▶ [Exercise instructions]
Retype the whole listing below, character for character.

☆ ☆ ☆ ☆

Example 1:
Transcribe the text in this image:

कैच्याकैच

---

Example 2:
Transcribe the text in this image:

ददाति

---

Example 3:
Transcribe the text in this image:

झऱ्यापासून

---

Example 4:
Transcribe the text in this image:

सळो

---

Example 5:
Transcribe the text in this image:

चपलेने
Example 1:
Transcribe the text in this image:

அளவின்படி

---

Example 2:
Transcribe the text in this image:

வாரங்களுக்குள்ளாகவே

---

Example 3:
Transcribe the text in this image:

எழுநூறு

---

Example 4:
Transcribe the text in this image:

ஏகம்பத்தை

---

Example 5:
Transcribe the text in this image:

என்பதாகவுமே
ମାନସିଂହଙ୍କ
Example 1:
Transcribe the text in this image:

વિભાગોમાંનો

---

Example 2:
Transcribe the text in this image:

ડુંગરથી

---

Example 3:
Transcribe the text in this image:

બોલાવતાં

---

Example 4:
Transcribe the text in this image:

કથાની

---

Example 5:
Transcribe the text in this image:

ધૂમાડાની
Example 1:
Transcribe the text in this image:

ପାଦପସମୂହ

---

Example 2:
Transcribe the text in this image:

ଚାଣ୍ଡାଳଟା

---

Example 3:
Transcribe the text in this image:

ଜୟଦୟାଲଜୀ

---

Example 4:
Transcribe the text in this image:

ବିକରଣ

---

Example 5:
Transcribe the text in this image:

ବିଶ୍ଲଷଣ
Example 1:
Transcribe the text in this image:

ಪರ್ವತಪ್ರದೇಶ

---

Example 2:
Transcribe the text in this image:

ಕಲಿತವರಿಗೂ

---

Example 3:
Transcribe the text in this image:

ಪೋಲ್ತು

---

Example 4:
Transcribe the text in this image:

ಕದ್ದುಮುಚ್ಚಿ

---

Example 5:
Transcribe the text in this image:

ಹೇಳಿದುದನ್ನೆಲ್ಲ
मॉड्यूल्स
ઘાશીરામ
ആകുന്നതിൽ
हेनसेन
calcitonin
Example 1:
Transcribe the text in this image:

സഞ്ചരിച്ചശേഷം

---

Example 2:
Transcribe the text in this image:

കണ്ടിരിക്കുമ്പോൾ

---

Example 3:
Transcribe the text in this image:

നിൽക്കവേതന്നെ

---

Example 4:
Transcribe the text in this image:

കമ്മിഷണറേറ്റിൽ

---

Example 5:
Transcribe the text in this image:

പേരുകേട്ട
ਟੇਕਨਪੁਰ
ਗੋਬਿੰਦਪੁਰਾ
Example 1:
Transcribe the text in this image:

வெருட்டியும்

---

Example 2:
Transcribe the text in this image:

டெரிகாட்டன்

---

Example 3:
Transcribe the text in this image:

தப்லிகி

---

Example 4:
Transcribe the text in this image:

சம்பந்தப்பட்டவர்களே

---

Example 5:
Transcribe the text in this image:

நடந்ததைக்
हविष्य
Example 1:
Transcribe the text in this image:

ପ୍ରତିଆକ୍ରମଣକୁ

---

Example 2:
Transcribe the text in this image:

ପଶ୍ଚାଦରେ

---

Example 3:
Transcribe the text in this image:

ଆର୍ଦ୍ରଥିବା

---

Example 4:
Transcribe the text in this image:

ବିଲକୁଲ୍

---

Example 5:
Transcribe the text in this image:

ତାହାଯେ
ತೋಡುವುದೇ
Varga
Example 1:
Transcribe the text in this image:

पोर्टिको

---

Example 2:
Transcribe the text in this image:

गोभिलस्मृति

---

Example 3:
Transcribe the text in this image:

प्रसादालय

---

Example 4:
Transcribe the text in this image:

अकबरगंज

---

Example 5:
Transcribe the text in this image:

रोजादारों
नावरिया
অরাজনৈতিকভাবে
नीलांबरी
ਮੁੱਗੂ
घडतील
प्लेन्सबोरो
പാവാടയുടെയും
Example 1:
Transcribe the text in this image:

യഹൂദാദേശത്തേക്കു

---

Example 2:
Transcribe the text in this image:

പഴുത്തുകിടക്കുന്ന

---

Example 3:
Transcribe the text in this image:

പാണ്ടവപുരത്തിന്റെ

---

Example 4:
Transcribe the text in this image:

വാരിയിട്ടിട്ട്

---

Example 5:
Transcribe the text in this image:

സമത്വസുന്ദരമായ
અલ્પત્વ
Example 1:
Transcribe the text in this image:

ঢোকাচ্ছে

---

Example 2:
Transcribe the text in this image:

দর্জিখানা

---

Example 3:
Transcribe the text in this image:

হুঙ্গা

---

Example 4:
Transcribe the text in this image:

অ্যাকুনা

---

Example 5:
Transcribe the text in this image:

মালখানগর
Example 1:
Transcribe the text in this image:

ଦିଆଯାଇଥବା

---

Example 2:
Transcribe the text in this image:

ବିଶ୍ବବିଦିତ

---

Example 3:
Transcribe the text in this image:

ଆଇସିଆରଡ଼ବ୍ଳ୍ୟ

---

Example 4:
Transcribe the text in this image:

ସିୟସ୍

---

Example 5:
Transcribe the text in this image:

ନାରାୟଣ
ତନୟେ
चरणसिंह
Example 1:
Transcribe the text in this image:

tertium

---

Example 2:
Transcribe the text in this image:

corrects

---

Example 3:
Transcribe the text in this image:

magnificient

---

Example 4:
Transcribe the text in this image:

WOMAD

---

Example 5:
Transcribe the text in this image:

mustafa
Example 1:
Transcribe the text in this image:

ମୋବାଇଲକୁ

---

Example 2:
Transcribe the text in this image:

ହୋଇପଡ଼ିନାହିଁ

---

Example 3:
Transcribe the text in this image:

☆ ☆ ☆ ☆

▶ [Exercise response]
Example 1:
Transcribe the text in this image:

कैच्याकैच

---

Example 2:
Transcribe the text in this image:

ददाति

---

Example 3:
Transcribe the text in this image:

झऱ्यापासून

---

Example 4:
Transcribe the text in this image:

सळो

---

Example 5:
Transcribe the text in this image:

चपलेने
Example 1:
Transcribe the text in this image:

அளவின்படி

---

Example 2:
Transcribe the text in this image:

வாரங்களுக்குள்ளாகவே

---

Example 3:
Transcribe the text in this image:

எழுநூறு

---

Example 4:
Transcribe the text in this image:

ஏகம்பத்தை

---

Example 5:
Transcribe the text in this image:

என்பதாகவுமே
ମାନସିଂହଙ୍କ
Example 1:
Transcribe the text in this image:

વિભાગોમાંનો

---

Example 2:
Transcribe the text in this image:

ડુંગરથી

---

Example 3:
Transcribe the text in this image:

બોલાવતાં

---

Example 4:
Transcribe the text in this image:

કથાની

---

Example 5:
Transcribe the text in this image:

ધૂમાડાની
Example 1:
Transcribe the text in this image:

ପାଦପସମୂହ

---

Example 2:
Transcribe the text in this image:

ଚାଣ୍ଡାଳଟା

---

Example 3:
Transcribe the text in this image:

ଜୟଦୟାଲଜୀ

---

Example 4:
Transcribe the text in this image:

ବିକରଣ

---

Example 5:
Transcribe the text in this image:

ବିଶ୍ଲଷଣ
Example 1:
Transcribe the text in this image:

ಪರ್ವತಪ್ರದೇಶ

---

Example 2:
Transcribe the text in this image:

ಕಲಿತವರಿಗೂ

---

Example 3:
Transcribe the text in this image:

ಪೋಲ್ತು

---

Example 4:
Transcribe the text in this image:

ಕದ್ದುಮುಚ್ಚಿ

---

Example 5:
Transcribe the text in this image:

ಹೇಳಿದುದನ್ನೆಲ್ಲ
मॉड्यूल्स
ઘાશીરામ
ആകുന്നതിൽ
हेनसेन
calcitonin
Example 1:
Transcribe the text in this image:

സഞ്ചരിച്ചശേഷം

---

Example 2:
Transcribe the text in this image:

കണ്ടിരിക്കുമ്പോൾ

---

Example 3:
Transcribe the text in this image:

നിൽക്കവേതന്നെ

---

Example 4:
Transcribe the text in this image:

കമ്മിഷണറേറ്റിൽ

---

Example 5:
Transcribe the text in this image:

പേരുകേട്ട
ਟੇਕਨਪੁਰ
ਗੋਬਿੰਦਪੁਰਾ
Example 1:
Transcribe the text in this image:

வெருட்டியும்

---

Example 2:
Transcribe the text in this image:

டெரிகாட்டன்

---

Example 3:
Transcribe the text in this image:

தப்லிகி

---

Example 4:
Transcribe the text in this image:

சம்பந்தப்பட்டவர்களே

---

Example 5:
Transcribe the text in this image:

நடந்ததைக்
हविष्य
Example 1:
Transcribe the text in this image:

ପ୍ରତିଆକ୍ରମଣକୁ

---

Example 2:
Transcribe the text in this image:

ପଶ୍ଚାଦରେ

---

Example 3:
Transcribe the text in this image:

ଆର୍ଦ୍ରଥିବା

---

Example 4:
Transcribe the text in this image:

ବିଲକୁଲ୍

---

Example 5:
Transcribe the text in this image:

ତାହାଯେ
ತೋಡುವುದೇ
Varga
Example 1:
Transcribe the text in this image:

पोर्टिको

---

Example 2:
Transcribe the text in this image:

गोभिलस्मृति

---

Example 3:
Transcribe the text in this image:

प्रसादालय

---

Example 4:
Transcribe the text in this image:

अकबरगंज

---

Example 5:
Transcribe the text in this image:

रोजादारों
नावरिया
অরাজনৈতিকভাবে
नीलांबरी
ਮੁੱਗੂ
घडतील
प्लेन्सबोरो
പാവാടയുടെയും
Example 1:
Transcribe the text in this image:

യഹൂദാദേശത്തേക്കു

---

Example 2:
Transcribe the text in this image:

പഴുത്തുകിടക്കുന്ന

---

Example 3:
Transcribe the text in this image:

പാണ്ടവപുരത്തിന്റെ

---

Example 4:
Transcribe the text in this image:

വാരിയിട്ടിട്ട്

---

Example 5:
Transcribe the text in this image:

സമത്വസുന്ദരമായ
અલ્પત્વ
Example 1:
Transcribe the text in this image:

ঢোকাচ্ছে

---

Example 2:
Transcribe the text in this image:

দর্জিখানা

---

Example 3:
Transcribe the text in this image:

হুঙ্গা

---

Example 4:
Transcribe the text in this image:

অ্যাকুনা

---

Example 5:
Transcribe the text in this image:

মালখানগর
Example 1:
Transcribe the text in this image:

ଦିଆଯାଇଥବା

---

Example 2:
Transcribe the text in this image:

ବିଶ୍ବବିଦିତ

---

Example 3:
Transcribe the text in this image:

ଆଇସିଆରଡ଼ବ୍ଳ୍ୟ

---

Example 4:
Transcribe the text in this image:

ସିୟସ୍

---

Example 5:
Transcribe the text in this image:

ନାରାୟଣ
ତନୟେ
चरणसिंह
Example 1:
Transcribe the text in this image:

tertium

---

Example 2:
Transcribe the text in this image:

corrects

---

Example 3:
Transcribe the text in this image:

magnificient

---

Example 4:
Transcribe the text in this image:

WOMAD

---

Example 5:
Transcribe the text in this image:

mustafa
Example 1:
Transcribe the text in this image:

ମୋବାଇଲକୁ

---

Example 2:
Transcribe the text in this image:

ହୋଇପଡ଼ିନାହିଁ

---

Example 3:
Transcribe the text in this image:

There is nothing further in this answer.